Statue coming to town
PUBLISHED: 21:00 21 August 2002 | UPDATED: 12:30 03 March 2010
ONE of Ipswich's most famous religious sites is to be remembered with a new permanent home.
The Shrine of Our Lady of Grace, a modern successor to the medieval shrine that attracted kings and queens to Ipswich, will be dedicated in a special ceremony at St Mary at the Elms later this month.
IPSWICH'S most famous religious shrines is to be remembered with a new permanent home.
The Shrine of Our Lady of Grace, a modern successor to the medieval statue that attracted kings and queens to Ipswich, will be dedicated in a special ceremony at St Mary at the Elms later this month.
The shrine to Mary – an important figure of Catholic worship – drew thousands of pilgrims, including kings Edward I, Henry VIII and his first wife Catherine of Aragon.
However the statue of Mary, the mother of Jesus, was reported to be destroyed when England became a Protestant country – and symbols of its Catholic past were frowned upon.
Legend states that a band of Italian sailors saved the oak carving from the flames and taken it back to the fishing village of Nettuno, near Rome, where it stands today.

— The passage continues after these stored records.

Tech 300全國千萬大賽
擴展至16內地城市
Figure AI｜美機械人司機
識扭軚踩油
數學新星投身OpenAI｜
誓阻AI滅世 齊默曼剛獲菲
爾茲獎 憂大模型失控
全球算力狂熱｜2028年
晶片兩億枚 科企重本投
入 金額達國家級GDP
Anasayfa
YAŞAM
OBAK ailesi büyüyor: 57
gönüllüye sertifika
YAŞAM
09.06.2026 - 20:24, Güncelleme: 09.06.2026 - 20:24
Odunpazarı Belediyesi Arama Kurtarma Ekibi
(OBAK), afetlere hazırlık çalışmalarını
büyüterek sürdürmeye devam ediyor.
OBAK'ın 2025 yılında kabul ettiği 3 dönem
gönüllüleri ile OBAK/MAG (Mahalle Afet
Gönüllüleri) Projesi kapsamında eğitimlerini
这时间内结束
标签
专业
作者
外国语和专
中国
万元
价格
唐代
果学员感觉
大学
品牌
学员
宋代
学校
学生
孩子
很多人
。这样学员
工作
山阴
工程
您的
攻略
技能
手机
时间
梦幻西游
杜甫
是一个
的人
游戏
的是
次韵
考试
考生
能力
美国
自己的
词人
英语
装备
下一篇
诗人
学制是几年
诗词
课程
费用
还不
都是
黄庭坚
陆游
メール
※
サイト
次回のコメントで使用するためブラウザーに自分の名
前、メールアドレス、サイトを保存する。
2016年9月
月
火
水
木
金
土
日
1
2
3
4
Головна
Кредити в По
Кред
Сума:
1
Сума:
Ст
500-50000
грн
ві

All-faith organisation Merymemana chose St Mary at the Elms as it is the parish church for Lady Lane, the former site of the shrine that gave the thoroughfare near the Town Hall its name.
A modern carving, created by Robert Mellamphy, will take pride of place in the shrine.
Bishop of St Edmundsbury and Ipswich Richard Lewis will lead the service to which the leaders of all the main churches in town and Ipswich mosque have been invited.
Nick Clarke, spokesman for the Diocese of St Edmundsbury & Ipswich, said: "It's wonderful that such an important piece of history is returning to Suffolk in the form of this new statue.
"For Anglo-Catholics it's very important that they have something that marks this period of history when many people came on pilgramage to Ipswich."
The earliest record of a royal visiting the shrine was on January 8, 1297, when Edward I attended his daughter Princess Elizabeth's wedding in Ipswich
Local lad Cardinal Wolsey also made the pilgrimage back home to pay his respects in the 16th century
Some reports suggest that the carving was sold to the village of Nettuno – its design shows it to be clearly English in origin
The statue was seriously damaged during the Second World War. Nettuno lies near Anzio which saw some of the heaviest fighting of the war.